**What you are asked to do**: Could you restate, exactly and with nothing added, the lines from the start of the data through the line that holds "9: (989, 82, 0.68)", leaving the pictures out?

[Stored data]

Start of Block

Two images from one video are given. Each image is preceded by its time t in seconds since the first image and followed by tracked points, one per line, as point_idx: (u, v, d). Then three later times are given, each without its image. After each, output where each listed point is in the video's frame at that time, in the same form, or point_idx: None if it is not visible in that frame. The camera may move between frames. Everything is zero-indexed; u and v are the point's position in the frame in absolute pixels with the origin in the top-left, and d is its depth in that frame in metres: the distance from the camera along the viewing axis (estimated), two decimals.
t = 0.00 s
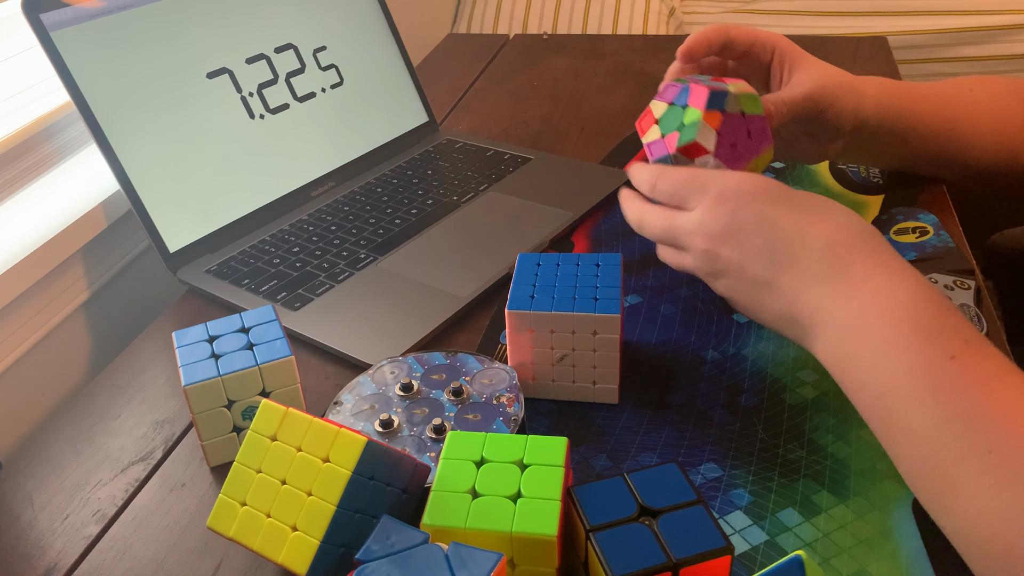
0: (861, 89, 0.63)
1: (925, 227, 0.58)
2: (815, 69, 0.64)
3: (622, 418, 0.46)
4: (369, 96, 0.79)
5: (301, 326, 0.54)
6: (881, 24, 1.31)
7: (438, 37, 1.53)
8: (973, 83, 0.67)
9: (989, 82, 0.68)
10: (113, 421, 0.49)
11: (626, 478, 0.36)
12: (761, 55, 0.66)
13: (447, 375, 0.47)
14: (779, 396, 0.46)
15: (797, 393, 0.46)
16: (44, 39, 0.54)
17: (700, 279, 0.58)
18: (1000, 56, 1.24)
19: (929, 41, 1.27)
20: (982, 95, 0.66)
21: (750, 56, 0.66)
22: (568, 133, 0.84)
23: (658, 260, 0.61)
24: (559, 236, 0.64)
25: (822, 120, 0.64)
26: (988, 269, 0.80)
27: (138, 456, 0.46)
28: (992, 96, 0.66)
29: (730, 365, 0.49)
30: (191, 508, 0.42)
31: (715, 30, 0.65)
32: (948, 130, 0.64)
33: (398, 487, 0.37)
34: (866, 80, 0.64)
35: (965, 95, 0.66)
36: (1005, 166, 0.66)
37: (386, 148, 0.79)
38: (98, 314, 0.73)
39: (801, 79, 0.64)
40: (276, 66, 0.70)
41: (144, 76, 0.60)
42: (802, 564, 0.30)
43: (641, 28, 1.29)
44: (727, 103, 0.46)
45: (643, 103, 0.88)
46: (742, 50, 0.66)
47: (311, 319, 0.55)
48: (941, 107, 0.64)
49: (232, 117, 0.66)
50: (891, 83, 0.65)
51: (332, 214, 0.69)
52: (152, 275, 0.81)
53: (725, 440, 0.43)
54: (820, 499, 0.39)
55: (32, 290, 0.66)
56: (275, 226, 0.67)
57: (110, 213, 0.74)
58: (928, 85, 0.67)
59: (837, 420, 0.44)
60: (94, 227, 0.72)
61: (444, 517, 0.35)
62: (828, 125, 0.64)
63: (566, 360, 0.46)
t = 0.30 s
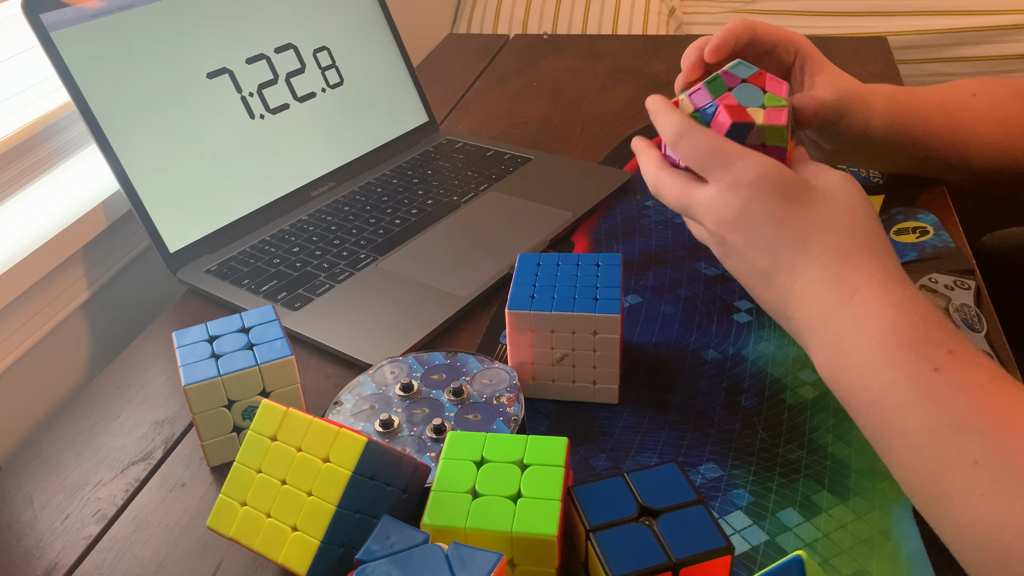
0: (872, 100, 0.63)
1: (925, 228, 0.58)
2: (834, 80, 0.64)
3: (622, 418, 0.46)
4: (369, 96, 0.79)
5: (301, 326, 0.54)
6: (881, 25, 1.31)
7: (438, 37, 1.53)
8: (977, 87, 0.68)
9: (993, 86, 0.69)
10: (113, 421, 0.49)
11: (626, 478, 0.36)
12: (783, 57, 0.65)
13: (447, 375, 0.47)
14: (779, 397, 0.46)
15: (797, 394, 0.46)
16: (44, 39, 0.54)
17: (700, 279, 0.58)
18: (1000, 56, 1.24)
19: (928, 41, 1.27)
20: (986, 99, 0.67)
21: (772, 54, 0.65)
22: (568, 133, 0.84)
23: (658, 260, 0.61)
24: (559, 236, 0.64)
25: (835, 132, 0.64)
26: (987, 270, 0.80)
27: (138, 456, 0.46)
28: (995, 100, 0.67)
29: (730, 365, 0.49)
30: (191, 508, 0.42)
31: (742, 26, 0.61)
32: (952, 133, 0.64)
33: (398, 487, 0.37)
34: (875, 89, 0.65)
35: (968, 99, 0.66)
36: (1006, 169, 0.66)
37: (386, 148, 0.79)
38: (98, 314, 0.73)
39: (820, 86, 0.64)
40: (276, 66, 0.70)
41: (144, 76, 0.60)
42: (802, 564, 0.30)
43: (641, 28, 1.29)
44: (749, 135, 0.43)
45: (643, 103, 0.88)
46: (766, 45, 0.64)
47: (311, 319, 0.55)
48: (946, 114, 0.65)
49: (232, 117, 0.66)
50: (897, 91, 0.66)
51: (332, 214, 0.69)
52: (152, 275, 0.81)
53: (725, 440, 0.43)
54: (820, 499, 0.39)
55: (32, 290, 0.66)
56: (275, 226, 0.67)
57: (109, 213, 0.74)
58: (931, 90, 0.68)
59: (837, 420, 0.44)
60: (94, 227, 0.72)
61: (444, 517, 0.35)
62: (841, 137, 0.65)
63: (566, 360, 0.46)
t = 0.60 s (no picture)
0: (876, 99, 0.64)
1: (925, 227, 0.58)
2: (839, 79, 0.65)
3: (622, 418, 0.46)
4: (369, 95, 0.79)
5: (301, 326, 0.54)
6: (881, 25, 1.31)
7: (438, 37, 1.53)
8: (978, 86, 0.68)
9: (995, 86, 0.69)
10: (113, 421, 0.49)
11: (626, 478, 0.36)
12: (784, 58, 0.66)
13: (447, 375, 0.47)
14: (779, 397, 0.46)
15: (797, 394, 0.46)
16: (44, 39, 0.54)
17: (700, 279, 0.58)
18: (1000, 56, 1.24)
19: (928, 41, 1.27)
20: (987, 99, 0.67)
21: (773, 56, 0.66)
22: (568, 133, 0.84)
23: (658, 260, 0.61)
24: (559, 236, 0.64)
25: (839, 130, 0.65)
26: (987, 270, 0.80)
27: (138, 457, 0.46)
28: (996, 99, 0.67)
29: (730, 365, 0.49)
30: (191, 508, 0.42)
31: (736, 32, 0.63)
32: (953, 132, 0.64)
33: (398, 487, 0.37)
34: (879, 86, 0.65)
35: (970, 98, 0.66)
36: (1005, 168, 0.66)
37: (387, 148, 0.79)
38: (98, 314, 0.73)
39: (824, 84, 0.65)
40: (276, 66, 0.70)
41: (144, 76, 0.60)
42: (802, 564, 0.30)
43: (641, 27, 1.29)
44: (731, 137, 0.45)
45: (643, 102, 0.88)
46: (767, 48, 0.66)
47: (312, 319, 0.55)
48: (949, 112, 0.65)
49: (232, 117, 0.66)
50: (900, 88, 0.66)
51: (332, 214, 0.69)
52: (152, 275, 0.81)
53: (725, 440, 0.43)
54: (820, 499, 0.39)
55: (32, 290, 0.66)
56: (275, 226, 0.67)
57: (110, 213, 0.74)
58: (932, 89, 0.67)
59: (837, 420, 0.44)
60: (94, 227, 0.72)
61: (444, 517, 0.35)
62: (843, 134, 0.66)
63: (566, 360, 0.46)
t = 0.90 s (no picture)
0: (879, 99, 0.63)
1: (925, 228, 0.58)
2: (843, 83, 0.64)
3: (622, 418, 0.46)
4: (369, 96, 0.79)
5: (301, 326, 0.54)
6: (881, 25, 1.31)
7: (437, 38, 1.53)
8: (978, 87, 0.68)
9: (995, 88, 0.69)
10: (113, 421, 0.49)
11: (626, 478, 0.36)
12: (790, 56, 0.65)
13: (447, 375, 0.47)
14: (779, 397, 0.46)
15: (797, 394, 0.46)
16: (44, 40, 0.54)
17: (700, 279, 0.58)
18: (1000, 56, 1.24)
19: (928, 41, 1.27)
20: (988, 100, 0.67)
21: (783, 53, 0.65)
22: (568, 133, 0.84)
23: (658, 260, 0.61)
24: (559, 236, 0.64)
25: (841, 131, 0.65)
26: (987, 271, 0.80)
27: (138, 457, 0.46)
28: (998, 101, 0.67)
29: (730, 365, 0.49)
30: (191, 508, 0.42)
31: (747, 28, 0.62)
32: (954, 133, 0.64)
33: (398, 487, 0.37)
34: (880, 88, 0.64)
35: (971, 99, 0.66)
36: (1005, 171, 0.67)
37: (386, 148, 0.79)
38: (98, 314, 0.73)
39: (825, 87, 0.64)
40: (277, 66, 0.70)
41: (144, 76, 0.60)
42: (802, 564, 0.30)
43: (641, 28, 1.29)
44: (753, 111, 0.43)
45: (643, 102, 0.88)
46: (776, 45, 0.65)
47: (311, 319, 0.55)
48: (951, 113, 0.65)
49: (232, 117, 0.66)
50: (903, 88, 0.65)
51: (332, 214, 0.69)
52: (152, 275, 0.81)
53: (725, 440, 0.43)
54: (820, 499, 0.39)
55: (32, 291, 0.66)
56: (275, 226, 0.67)
57: (109, 213, 0.74)
58: (933, 89, 0.67)
59: (837, 420, 0.44)
60: (95, 227, 0.72)
61: (444, 517, 0.35)
62: (843, 136, 0.65)
63: (566, 360, 0.46)
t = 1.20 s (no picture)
0: (878, 97, 0.63)
1: (925, 227, 0.57)
2: (837, 81, 0.64)
3: (622, 418, 0.46)
4: (369, 96, 0.79)
5: (301, 326, 0.54)
6: (881, 25, 1.31)
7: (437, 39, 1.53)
8: (979, 86, 0.67)
9: (996, 86, 0.68)
10: (113, 421, 0.49)
11: (626, 478, 0.36)
12: (780, 54, 0.65)
13: (447, 375, 0.47)
14: (779, 397, 0.46)
15: (797, 394, 0.46)
16: (44, 40, 0.54)
17: (700, 279, 0.58)
18: (999, 56, 1.25)
19: (928, 41, 1.27)
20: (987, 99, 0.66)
21: (767, 55, 0.65)
22: (568, 133, 0.84)
23: (658, 260, 0.61)
24: (559, 236, 0.64)
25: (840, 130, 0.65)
26: (987, 271, 0.80)
27: (137, 457, 0.46)
28: (998, 100, 0.66)
29: (730, 365, 0.49)
30: (191, 508, 0.42)
31: (732, 33, 0.63)
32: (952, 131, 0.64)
33: (398, 487, 0.37)
34: (876, 84, 0.64)
35: (971, 97, 0.66)
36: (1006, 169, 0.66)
37: (387, 148, 0.79)
38: (98, 314, 0.73)
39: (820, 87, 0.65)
40: (277, 66, 0.70)
41: (144, 76, 0.60)
42: (802, 564, 0.30)
43: (641, 28, 1.29)
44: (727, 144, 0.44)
45: (643, 102, 0.88)
46: (760, 48, 0.64)
47: (311, 319, 0.55)
48: (950, 111, 0.65)
49: (232, 117, 0.66)
50: (902, 85, 0.65)
51: (332, 214, 0.69)
52: (152, 275, 0.81)
53: (725, 440, 0.43)
54: (820, 499, 0.39)
55: (32, 291, 0.66)
56: (275, 226, 0.67)
57: (110, 213, 0.74)
58: (933, 86, 0.67)
59: (837, 420, 0.44)
60: (95, 227, 0.72)
61: (444, 516, 0.35)
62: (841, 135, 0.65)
63: (566, 360, 0.46)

End of Block

**Your response**:
Two images from one video are given. Each image is preceded by its time t in seconds since the first image and followed by tracked points, one per line, as point_idx: (u, v, d). Then three later times are given, each without its image. After each, output where each listed point is in the video's frame at that time, in the same form, or point_idx: None if it is not visible in that frame. The camera may move between frames. Everything is zero-indexed; u and v are the point's position in the frame in absolute pixels with the origin in the top-left, and d is its depth in that frame in metres: the distance from the camera along the viewing axis (estimated), two decimals.
t = 0.00 s
0: (861, 89, 0.63)
1: (925, 227, 0.58)
2: (815, 69, 0.64)
3: (622, 418, 0.46)
4: (369, 96, 0.79)
5: (301, 326, 0.54)
6: (881, 24, 1.31)
7: (438, 37, 1.53)
8: (973, 83, 0.67)
9: (989, 82, 0.68)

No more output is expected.